In a few days you’ll get your hour back. The one you squirreled away in March, and that by now you’ve surely forgotten about. On the one hand, that’s great. It’s your hour. You’re owed it. You can sleep in a bit, and for one day a year you get an extra 60 minutes before the bar throws you out at 2am. On the other hand, it means that it’s about to start getting dark sometime between your lunch break and the time you leave the office, and that’s a load of BS.

We’ve been arguing about Daylight Saving time since basically forever, and if we would just get with the program and ditch the non-renewable fuels it wouldn’t even have to be a whole big thing. But we’ve waffled on the concept for more than a hundred years, and now, finally, with the exception of non-tribal lands in Arizona and Nevada, Hawaii, and overseas territories with no congressional representation, we’re all more or less on the same page that yeah, we do this weird clock thing a couple times a year. Fine.

You can write your congressman if you’d like, and try to get this thing changed, because if we’re honest it doesn’t make any sense. But aside from that exercise being a complete and total waste of your currently free hour*, maybe it’s also the wrong play.

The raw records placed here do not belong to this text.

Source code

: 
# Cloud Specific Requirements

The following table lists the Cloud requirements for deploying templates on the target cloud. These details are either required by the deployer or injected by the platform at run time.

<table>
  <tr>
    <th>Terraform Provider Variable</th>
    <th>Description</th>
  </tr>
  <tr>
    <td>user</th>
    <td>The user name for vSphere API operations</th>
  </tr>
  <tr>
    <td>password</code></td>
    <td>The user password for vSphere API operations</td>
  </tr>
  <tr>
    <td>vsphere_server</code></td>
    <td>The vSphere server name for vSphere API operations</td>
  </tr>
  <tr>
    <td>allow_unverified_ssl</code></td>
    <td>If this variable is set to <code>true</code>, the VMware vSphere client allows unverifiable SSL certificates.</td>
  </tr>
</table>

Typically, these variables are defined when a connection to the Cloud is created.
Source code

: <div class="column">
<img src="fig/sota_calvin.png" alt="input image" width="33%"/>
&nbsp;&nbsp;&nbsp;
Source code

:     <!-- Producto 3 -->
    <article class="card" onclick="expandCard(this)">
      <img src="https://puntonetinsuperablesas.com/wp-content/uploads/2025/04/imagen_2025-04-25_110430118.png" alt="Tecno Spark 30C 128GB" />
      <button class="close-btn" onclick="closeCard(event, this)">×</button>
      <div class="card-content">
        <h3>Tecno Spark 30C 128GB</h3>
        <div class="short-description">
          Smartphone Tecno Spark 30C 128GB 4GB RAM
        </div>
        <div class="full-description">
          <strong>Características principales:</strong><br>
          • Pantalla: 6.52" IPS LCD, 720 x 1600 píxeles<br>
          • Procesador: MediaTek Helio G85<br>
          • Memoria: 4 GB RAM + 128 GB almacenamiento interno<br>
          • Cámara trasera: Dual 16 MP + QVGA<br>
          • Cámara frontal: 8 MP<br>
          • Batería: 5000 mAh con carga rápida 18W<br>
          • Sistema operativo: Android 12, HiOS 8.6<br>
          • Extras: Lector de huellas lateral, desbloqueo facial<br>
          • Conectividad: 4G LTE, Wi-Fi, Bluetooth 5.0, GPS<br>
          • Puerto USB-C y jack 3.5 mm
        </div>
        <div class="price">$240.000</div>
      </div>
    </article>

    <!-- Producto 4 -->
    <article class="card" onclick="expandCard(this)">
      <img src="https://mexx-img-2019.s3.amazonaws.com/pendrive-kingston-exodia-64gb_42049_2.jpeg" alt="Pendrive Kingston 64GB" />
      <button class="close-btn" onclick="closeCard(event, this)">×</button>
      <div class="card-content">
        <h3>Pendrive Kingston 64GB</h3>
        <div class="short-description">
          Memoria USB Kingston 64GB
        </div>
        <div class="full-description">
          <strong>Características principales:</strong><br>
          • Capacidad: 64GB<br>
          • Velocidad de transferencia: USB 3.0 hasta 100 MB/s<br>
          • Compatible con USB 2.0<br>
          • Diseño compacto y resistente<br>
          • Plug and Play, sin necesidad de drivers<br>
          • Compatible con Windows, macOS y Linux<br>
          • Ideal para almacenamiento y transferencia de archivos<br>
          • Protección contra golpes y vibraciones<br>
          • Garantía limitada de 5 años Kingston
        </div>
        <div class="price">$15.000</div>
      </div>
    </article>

Maybe the annual sudden darkness is a chance to not do all that stuff you did all summer. Like, read that book you were definitely going to read. Build a model airplane. Cook something like they would have done it on the Mayflower. It’s hobby season. Use your new hour to dig into a project. Spend a long time doing something pointless. Fuck it; gain 10 pounds.

Now is the time to hibernate and meditate. Crawl back into yourself and see what’s inside. You might find something you like.